Mini-Circuits proved that Sirenza's circumstantial evidence was unpersuasive and that the misappropriation claim was weak in its motion for summary judgment. The court agrees that Sirenza has been imprudent in choosing to litigate this claim. However, Rule 11 sanctions are not appropriate where there is a viable claim that is weak. See Eisenberg v. Yes Clothing Co., No. 90 Civ. 8280 (JFK), 1992 WL 36129, at * 4 (S.D.N.Y. Feb. 19, 1992) ("Rule 11 sanctions are not to be imposed on every litigant that files a motion that the Court deems premature, or ill-advised, or weak"). Nor does it require that each attorney conduct exhaustive discovery. Hochberg, 1993 WL 33367, at *1 ("Rule 11 does not require that a plaintiff or her attorney drive down every avenue of inquiry. Inquiry into the facts of a case need only be 'reasonable under the circumstances.'") (quoting Rule 11). In retrospect, it was wasteful for Sirenza to litigate a claim on which it did not prevail, but because it possessed the aforementioned circumstantial evidence, it was not wholly unreasonable for it to pursue the claim.

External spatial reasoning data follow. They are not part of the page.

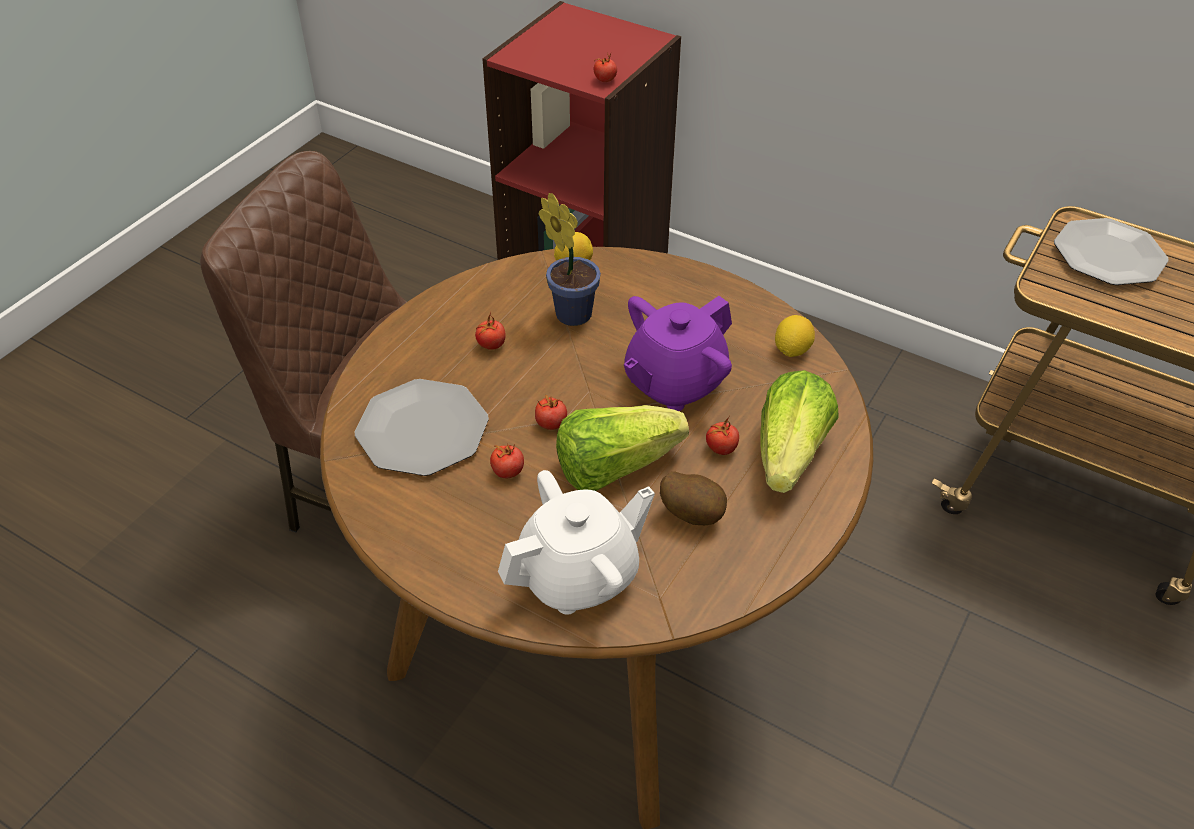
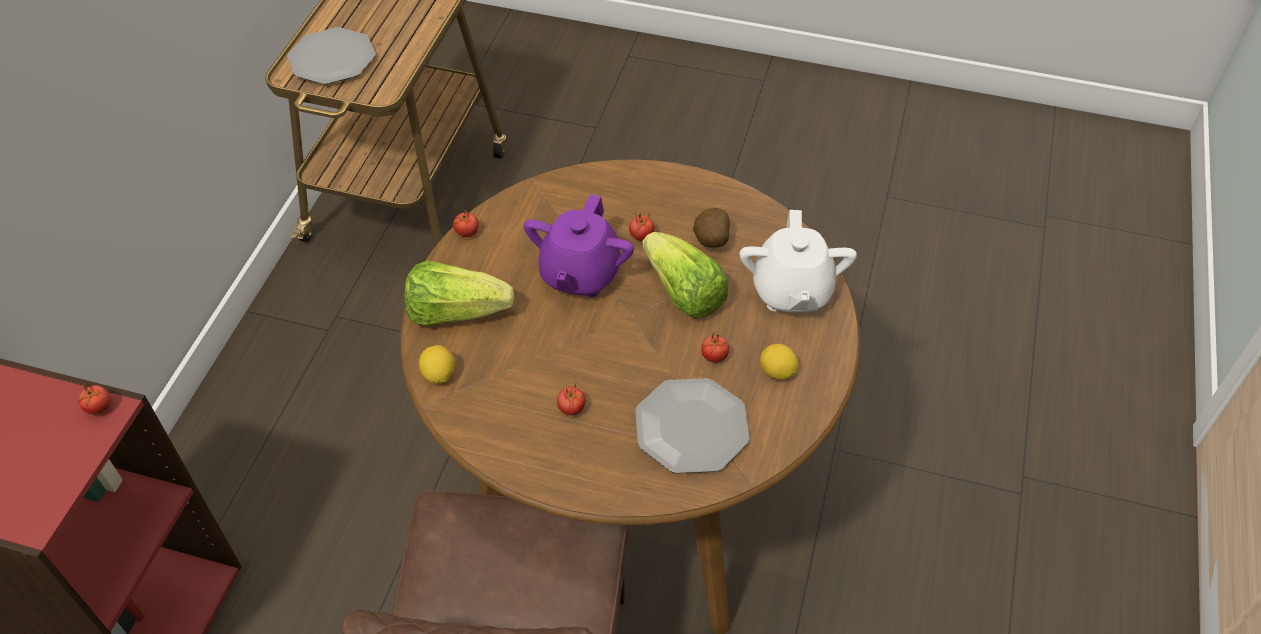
camera: 105 degrees left, 5 degrees up
white teapot [498,470,655,615] -> white teapot turned 135 degrees counterclockwise [740,210,857,312]
tomato [535,395,567,430] -> tomato moved to [453,207,479,237]
potted plant [539,193,601,326] -> none
purple teapot [624,296,732,411] -> purple teapot turned 75 degrees clockwise [524,194,634,297]
lettuce [760,370,839,493] -> lettuce moved to [405,261,514,326]
lemon [775,315,815,357] -> lemon moved to [760,344,798,380]

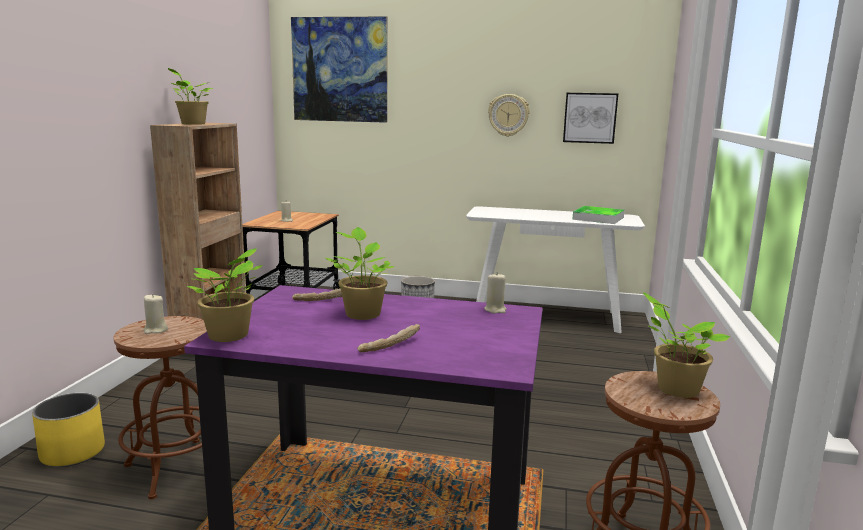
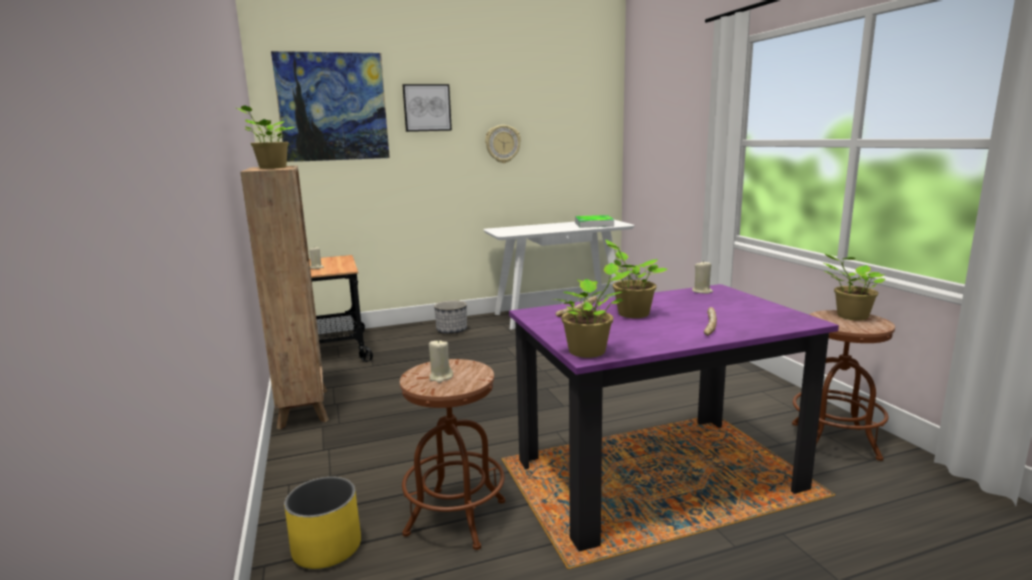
camera: 30 degrees left, 0 degrees up
picture [563,93,618,144] -> picture moved to [402,84,452,132]

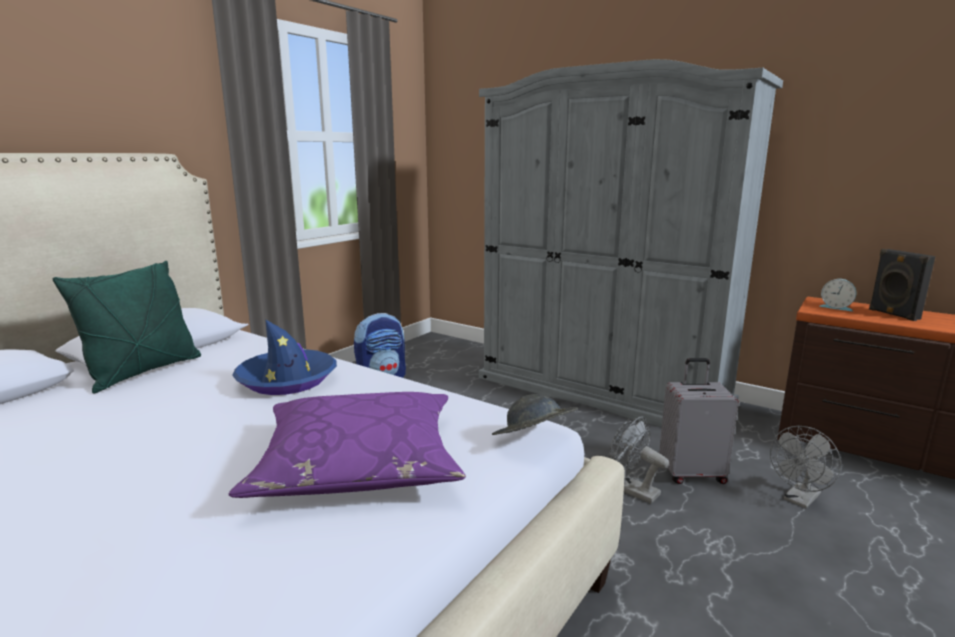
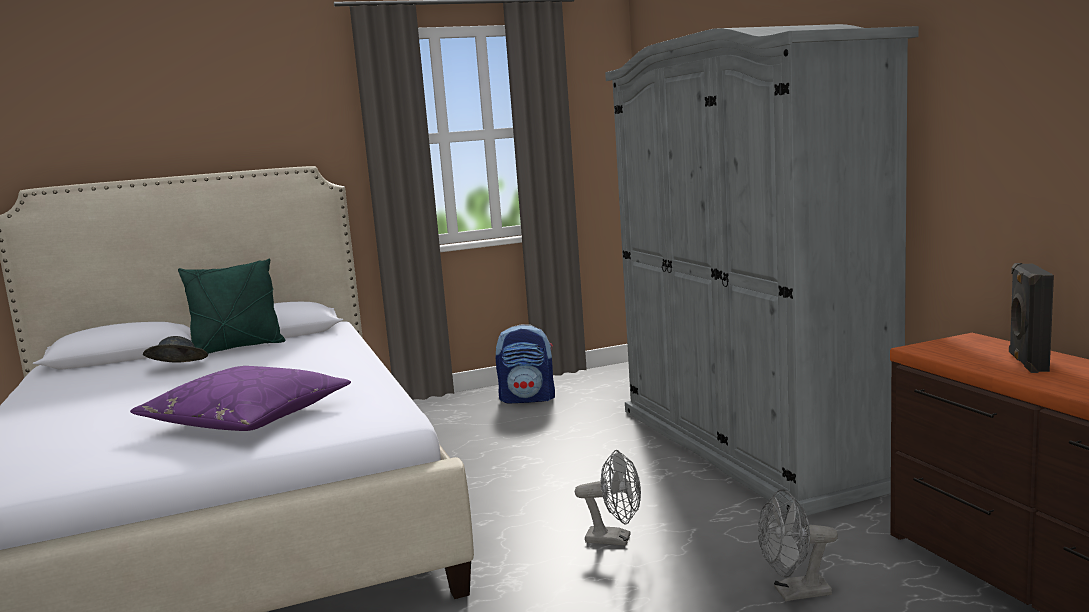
camera: 35 degrees right, 5 degrees down
blue hat [233,319,337,395] -> none
grey hat [492,394,578,435] -> grey hat moved to [143,336,208,363]
grey fan [609,416,669,503] -> grey fan turned 120 degrees clockwise [575,450,641,546]
grey suitcase [659,358,739,484] -> none
alarm clock [819,279,856,311] -> none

2. Sirenza's Counterclaim for Breach of Fiduciary Duty

Mini-Circuits also moves for sanctions based on Sirenza's counterclaim for breach of a fiduciary duty. (Pl.'s Br. at 17.) It claims that there are no facts to support the assertion that a fiduciary duty existed. (Id.) Under New York law, an ordinary commercial relationship does not automatically create a fiduciary duty between the parties. In re Mid-Island Hosp. Inc., 276 F.3d 123, 130 (2d Cir. 2002). However, "a long-standing distributorship relationship in which the manufacturer dominated the distributor, and pursuant to which the distributor was contractually required to disclose proprietary information regarding its customers to the manufacturer, creates a duty on the part of the manufacturer not to use that information to the detriment of the distributor." Abernathy-Thomas Eng'g Co. v. Pall Corp., 103 F. Supp. 2d 582, 604 (E.D.N.Y. 2000).

Mini-Circuits argues that the Abernathy exception could not possibly apply to create a fiduciary relationship between Sirenza and Mini-Circuits. (Pl.'s Br. at. 17.) Abernathy relied on two New York state decisions, each involving facts that created a unique relationship of dependence. Zimmer-Masiello, Inc. v. Zimmer, Inc., 552 N.Y.S.2d 935 (1st Dep't, 1990) (plaintiff had acted as the exclusive distributor of the defendant's surgical equipment and orthopedic supplies); A.S. Rampell, Inc. v. Hyster Co., 144 N.E.2d 371 (N.Y. 1957) (plaintiff had been the defendant manufacturer's exclusive distributor in a particular territory for fifteen years and that it had expended substantial amounts of money, time and effort to develop, and had in fact developed a sales organization and market for the manufacturer's products.). Although this case does not involve as clear-cut a situation of dependence as those cases, in this case (1) there is a long-term supply relationship between the parties; (2) Sirenza earns 40 percent of its revenue from Mini-Circuits; and (3) Sirenza provided confidential information to Mini-Circuits. (Def.'s Br. at 12-13.) Given that these facts demonstrated a close relationship between the parties, it was not "patently frivolous" for Sirenza to attempt to persuade the court that a legal fiduciary duty existed and was violated when Mini-Circuits ended the supply relationship and began producing its own amplifiers.


For the foregoing reasons, Mini-Circuit's motion for sanctions is DENIED.